(VORLIEGENDER TEXT):

★ ★ ★ ★

Archiv des Kölner Architekturmagazins. 2000 - 2021.

Wohnen im Grünen

So oder so – in einem kleinen Quartier von Ute Piroeth geht das in Ehrenfeld

Mitten in Ehrenfeld lag nach dem Abbruch eines metallverarbeitenden Betriebes ein 8.800 Quadratmeter Grundstück zwischen Leyendecker- und der Christianstraße brach und verwilderte über Jahrzehnte zunehmend. Nur zwei kleine Arbeiterhäuser und ein Kopfsteinpflasterweg erzählten noch von der lokalen Industriegeschichte. Die Entscheidung für ihren Erhalt fiel mit dem Ergebnis der von der Stadt als damalige Grundstückseignerin ausgelobten Mehrfachbeauftragung, bei der drei Büros aufgefordert waren, zwei alternative Vorschläge – mit und ohne Erhalt des Bestands – einzureichen. Das Büro von Ute Piroeth überzeugte mit einem kompakten Entwurf, in dem die Industriedenkmäler als Ankerpunkte in die neue Wohnbebauung integriert werden.

★ ★ ★ ★

(ANFORDERUNGEN DER ÜBUNG):
#1 Beantworten Sie anhand des Textes über das Wohnquartier in Ehrenfeld die folgenden Fragen:
(a) Wie groß war das brachliegende Grundstück zwischen Leyendecker- und Christianstraße?
(b) Was erzählte noch von der lokalen Industriegeschichte?
(c) Wie viele Büros waren zur Mehrfachbeauftragung aufgefordert?
#2 Extrahieren Sie aus den Datensätzen jede Zeile, die die Zeichenfolge "Feier" enthält, wobei Groß- und Kleinschreibung zu beachten ist.

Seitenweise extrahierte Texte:
★ ★ ★ ★

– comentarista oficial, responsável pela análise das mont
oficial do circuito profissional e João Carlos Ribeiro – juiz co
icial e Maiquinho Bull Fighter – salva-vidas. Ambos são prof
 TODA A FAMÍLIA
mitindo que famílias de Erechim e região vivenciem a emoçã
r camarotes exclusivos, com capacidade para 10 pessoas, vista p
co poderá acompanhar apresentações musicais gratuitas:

★ ★ ★ ★

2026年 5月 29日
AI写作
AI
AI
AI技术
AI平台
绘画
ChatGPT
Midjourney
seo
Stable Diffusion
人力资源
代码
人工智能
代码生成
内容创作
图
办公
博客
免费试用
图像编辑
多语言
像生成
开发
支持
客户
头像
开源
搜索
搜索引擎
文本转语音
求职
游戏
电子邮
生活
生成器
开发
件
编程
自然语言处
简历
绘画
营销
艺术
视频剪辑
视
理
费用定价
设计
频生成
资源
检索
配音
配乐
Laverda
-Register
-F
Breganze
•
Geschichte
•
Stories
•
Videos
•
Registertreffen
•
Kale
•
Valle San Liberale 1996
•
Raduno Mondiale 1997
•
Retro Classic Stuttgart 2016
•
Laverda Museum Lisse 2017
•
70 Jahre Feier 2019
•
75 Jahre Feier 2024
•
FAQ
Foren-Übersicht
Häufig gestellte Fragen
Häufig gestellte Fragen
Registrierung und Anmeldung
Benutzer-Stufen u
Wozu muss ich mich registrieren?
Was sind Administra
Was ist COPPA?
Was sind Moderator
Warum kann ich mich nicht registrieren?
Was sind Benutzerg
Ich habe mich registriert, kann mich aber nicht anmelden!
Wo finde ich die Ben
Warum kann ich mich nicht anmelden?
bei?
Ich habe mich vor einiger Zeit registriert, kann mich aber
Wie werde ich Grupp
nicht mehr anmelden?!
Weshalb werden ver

★ ★ ★ ★

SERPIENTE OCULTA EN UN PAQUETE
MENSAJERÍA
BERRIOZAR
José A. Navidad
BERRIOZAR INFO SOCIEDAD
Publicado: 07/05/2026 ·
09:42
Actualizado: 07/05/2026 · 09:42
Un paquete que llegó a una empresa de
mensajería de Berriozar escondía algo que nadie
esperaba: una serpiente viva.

★ ★ ★ ★

(ERGEBNISSE IN REIHENFOLGE):
#1
(a) 8.800 Quadratmeter
(b) Zwei kleine Arbeiterhäuser und ein Kopfsteinpflasterweg
(c) Drei Büros

#2
70 Jahre Feier 2019
75 Jahre Feier 2024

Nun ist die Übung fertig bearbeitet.